Only one stretch of the data below should be repeated: the lines from the line containing "that application role." through the line containing "when processing completes.", inclusive, exactly as they are.

-------- TASK INPUTS

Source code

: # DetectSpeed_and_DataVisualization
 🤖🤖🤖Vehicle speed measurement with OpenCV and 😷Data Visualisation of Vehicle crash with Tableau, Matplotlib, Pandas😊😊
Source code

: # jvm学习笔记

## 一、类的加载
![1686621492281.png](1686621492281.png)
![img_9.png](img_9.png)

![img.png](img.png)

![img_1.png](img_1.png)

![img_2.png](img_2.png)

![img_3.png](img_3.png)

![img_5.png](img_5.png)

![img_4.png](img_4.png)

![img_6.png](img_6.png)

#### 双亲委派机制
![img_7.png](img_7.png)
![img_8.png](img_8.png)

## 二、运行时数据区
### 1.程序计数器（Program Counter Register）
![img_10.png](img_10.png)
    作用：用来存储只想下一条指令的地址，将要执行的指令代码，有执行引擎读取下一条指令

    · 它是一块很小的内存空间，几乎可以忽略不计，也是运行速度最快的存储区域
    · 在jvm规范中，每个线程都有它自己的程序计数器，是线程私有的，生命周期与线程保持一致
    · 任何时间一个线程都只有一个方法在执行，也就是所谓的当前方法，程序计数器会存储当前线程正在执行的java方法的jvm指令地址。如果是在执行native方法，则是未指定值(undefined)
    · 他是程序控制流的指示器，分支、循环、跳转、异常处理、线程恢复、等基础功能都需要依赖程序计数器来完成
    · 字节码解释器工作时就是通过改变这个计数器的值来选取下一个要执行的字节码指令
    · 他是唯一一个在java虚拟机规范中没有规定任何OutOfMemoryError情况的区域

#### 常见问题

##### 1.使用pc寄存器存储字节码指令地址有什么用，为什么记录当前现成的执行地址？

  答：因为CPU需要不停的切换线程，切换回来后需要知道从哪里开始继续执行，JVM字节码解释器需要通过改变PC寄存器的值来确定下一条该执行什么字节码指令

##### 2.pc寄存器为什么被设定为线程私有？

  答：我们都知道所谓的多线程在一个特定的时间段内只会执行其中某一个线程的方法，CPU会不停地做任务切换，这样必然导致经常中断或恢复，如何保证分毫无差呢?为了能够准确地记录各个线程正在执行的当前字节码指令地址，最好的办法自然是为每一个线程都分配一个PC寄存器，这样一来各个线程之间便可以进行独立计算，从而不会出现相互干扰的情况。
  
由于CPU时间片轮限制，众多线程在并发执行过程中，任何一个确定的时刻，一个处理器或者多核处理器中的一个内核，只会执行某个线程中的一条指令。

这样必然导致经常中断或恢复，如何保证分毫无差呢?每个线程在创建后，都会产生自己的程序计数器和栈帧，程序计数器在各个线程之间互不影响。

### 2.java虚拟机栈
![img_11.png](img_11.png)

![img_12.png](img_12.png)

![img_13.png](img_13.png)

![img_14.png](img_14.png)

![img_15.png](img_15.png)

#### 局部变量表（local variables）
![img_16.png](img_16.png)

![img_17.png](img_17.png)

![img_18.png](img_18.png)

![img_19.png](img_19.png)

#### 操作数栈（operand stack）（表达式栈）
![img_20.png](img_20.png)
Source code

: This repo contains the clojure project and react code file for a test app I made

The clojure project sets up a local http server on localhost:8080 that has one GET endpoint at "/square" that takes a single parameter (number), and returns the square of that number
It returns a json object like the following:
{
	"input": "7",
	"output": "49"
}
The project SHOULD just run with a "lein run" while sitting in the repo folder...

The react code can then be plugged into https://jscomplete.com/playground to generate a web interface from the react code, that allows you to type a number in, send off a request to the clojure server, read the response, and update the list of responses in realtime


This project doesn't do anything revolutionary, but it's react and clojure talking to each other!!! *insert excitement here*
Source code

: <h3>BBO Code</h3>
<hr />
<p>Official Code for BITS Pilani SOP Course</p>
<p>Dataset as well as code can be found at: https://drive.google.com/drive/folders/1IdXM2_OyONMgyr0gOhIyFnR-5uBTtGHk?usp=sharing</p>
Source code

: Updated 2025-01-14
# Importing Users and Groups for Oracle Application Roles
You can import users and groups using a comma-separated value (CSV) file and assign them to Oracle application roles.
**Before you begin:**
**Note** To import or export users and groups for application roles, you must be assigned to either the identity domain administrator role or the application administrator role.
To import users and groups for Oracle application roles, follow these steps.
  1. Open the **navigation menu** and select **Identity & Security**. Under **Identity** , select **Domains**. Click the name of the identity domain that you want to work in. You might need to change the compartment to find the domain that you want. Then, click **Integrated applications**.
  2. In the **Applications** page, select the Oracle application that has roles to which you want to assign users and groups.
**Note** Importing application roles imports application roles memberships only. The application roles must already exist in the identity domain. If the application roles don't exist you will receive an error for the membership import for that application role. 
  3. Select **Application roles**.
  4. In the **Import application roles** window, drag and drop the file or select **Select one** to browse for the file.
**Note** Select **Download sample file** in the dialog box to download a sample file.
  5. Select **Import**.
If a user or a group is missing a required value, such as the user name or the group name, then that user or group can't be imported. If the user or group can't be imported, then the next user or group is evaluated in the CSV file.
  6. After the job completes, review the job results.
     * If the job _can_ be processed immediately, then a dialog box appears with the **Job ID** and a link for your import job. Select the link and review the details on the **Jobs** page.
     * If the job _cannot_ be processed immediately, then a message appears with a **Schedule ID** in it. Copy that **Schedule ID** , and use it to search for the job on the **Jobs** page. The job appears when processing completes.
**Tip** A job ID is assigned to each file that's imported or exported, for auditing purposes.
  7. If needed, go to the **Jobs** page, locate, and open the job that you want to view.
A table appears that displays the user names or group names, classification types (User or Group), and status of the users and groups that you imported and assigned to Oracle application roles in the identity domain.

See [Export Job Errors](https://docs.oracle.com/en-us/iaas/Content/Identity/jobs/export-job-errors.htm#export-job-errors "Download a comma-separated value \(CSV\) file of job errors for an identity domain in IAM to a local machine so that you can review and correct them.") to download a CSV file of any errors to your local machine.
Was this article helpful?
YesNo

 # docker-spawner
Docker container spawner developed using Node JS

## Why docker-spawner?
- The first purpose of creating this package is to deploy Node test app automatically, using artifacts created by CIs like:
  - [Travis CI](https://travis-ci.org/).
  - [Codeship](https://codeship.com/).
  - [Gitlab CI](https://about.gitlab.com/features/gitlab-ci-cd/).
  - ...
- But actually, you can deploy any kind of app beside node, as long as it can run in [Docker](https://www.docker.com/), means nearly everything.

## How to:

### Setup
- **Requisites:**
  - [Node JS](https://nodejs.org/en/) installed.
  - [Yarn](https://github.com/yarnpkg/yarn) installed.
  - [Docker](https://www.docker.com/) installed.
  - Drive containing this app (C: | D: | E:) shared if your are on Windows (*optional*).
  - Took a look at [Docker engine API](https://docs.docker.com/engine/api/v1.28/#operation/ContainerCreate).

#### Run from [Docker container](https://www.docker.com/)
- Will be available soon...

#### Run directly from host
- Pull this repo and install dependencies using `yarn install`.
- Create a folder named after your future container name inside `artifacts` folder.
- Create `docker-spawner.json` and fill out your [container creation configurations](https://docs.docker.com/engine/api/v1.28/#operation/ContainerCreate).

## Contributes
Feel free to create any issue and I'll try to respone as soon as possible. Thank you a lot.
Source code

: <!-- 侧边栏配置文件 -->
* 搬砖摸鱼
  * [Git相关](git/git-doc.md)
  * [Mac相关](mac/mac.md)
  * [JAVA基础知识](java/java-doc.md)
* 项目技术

----------------

RESULT OF THIS TASK ->
**Note** Importing application roles imports application roles memberships only. The application roles must already exist in the identity domain. If the application roles don't exist you will receive an error for the membership import for that application role. 
  3. Select **Application roles**.
  4. In the **Import application roles** window, drag and drop the file or select **Select one** to browse for the file.
**Note** Select **Download sample file** in the dialog box to download a sample file.
  5. Select **Import**.
If a user or a group is missing a required value, such as the user name or the group name, then that user or group can't be imported. If the user or group can't be imported, then the next user or group is evaluated in the CSV file.
  6. After the job completes, review the job results.
     * If the job _can_ be processed immediately, then a dialog box appears with the **Job ID** and a link for your import job. Select the link and review the details on the **Jobs** page.
     * If the job _cannot_ be processed immediately, then a message appears with a **Schedule ID** in it. Copy that **Schedule ID** , and use it to search for the job on the **Jobs** page. The job appears when processing completes.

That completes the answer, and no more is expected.